Timothy George has written a fine article titled The Pattern of Christain Truth (First Things, June/July 2005) on the process of the development of Christian doctrine vis a vis the light, oddly enough, heretical movements have shed on the core truths of the faith, the result being a deeper understanding of the substance of the faith. He points out Augustine’s distinction between the two ways of knowing, scientia, the way we learn say a language, and sapientia, wisdom, gained often as pure gift …”an unexpected insight. In such monents cognition becomes recognition and you know this is not achievement but gift.

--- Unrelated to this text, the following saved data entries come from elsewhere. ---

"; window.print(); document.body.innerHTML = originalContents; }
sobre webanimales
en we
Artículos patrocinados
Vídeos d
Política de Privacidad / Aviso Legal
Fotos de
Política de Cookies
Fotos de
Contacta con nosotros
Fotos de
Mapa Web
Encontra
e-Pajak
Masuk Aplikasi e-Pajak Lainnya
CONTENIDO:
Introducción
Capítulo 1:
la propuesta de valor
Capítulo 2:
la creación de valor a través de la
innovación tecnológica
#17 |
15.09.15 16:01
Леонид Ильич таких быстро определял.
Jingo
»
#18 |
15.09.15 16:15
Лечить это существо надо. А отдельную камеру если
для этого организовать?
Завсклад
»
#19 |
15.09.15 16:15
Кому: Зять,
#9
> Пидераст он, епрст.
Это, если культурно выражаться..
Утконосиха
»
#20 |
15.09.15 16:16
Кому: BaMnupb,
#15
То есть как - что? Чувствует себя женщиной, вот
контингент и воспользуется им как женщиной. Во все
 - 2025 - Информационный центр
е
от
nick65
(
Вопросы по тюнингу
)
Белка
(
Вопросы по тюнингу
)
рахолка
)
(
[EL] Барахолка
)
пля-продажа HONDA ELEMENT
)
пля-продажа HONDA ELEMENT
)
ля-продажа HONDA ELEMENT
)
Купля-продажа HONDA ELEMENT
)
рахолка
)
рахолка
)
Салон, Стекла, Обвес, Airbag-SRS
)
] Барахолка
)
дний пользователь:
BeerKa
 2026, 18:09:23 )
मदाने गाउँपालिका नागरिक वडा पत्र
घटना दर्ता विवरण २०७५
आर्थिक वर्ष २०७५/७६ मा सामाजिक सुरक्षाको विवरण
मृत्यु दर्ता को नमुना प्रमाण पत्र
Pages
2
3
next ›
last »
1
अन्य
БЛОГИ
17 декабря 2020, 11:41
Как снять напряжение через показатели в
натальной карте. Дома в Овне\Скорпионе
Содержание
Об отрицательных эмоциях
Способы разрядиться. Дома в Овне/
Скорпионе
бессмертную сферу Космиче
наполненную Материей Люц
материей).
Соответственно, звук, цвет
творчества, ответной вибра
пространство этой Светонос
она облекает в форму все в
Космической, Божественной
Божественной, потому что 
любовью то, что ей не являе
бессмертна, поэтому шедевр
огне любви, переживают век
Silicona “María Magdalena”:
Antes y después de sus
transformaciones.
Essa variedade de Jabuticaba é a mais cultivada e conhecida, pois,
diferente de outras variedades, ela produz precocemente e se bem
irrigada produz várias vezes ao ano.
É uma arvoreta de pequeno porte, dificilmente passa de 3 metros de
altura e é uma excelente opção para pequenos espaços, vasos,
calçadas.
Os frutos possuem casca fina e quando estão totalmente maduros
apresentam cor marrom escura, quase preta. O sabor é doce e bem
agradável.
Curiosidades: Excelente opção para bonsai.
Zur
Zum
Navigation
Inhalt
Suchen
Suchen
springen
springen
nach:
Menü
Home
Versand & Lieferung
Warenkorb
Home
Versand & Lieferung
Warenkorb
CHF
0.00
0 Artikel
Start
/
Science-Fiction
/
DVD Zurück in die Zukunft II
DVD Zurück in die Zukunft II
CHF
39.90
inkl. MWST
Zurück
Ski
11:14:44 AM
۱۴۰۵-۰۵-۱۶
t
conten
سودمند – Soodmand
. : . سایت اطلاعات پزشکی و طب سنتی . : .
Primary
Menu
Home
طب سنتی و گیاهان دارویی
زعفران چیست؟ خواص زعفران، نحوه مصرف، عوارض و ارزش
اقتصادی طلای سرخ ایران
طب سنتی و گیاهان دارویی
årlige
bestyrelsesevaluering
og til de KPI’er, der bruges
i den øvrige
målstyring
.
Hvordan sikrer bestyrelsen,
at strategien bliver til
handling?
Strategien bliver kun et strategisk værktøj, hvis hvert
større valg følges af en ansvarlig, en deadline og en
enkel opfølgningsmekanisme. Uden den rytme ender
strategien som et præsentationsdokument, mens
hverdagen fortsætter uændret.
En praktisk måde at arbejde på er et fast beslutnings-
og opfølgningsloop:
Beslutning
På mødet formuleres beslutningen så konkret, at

This is the kingd of knowledge that generates humility before the mystery of the holy.”

It is this knowledge, sapientia, which the monk seeks, and for which he gladly accepts the lifelong practice of monastic ascesis. I can hear the question being asked: “But if this knowledge the monk seeks is pure gift then why does he have to go through all that monastic discipline? And after all, this gift isn’t reserved to monks alone, but to all Christians.” Well, now that’s a nice theological subject for discussion! ;-)

Christians reject the idea of a disembodied spiritualism, which would make the Incarnation, death and Resurrection of Jesus absurd. It is the monastic respect for the body that informs its realistic approach to the search for the Triune God, and thus its ascetical practices of silence, withdrawal from the world, fasting, vigils, and the like. It is not because the monk is trying to induce this gift, but because the monk in his profound humility before the joys and limitations of his corporeal reality, he wants to respond fully to the personal call he hears from his God to love with all his being.

God gives where, when, and to whom He pleases. The monk does what he can and waits. As Timothy George ends with a quote from the Russian Bishop of the nineteent century, Theaphon the Recluse, so will I:

The principal thing is to stand before God with intellect in the heart, and to go on standing before Him unceasingly day and night, until the end of life.”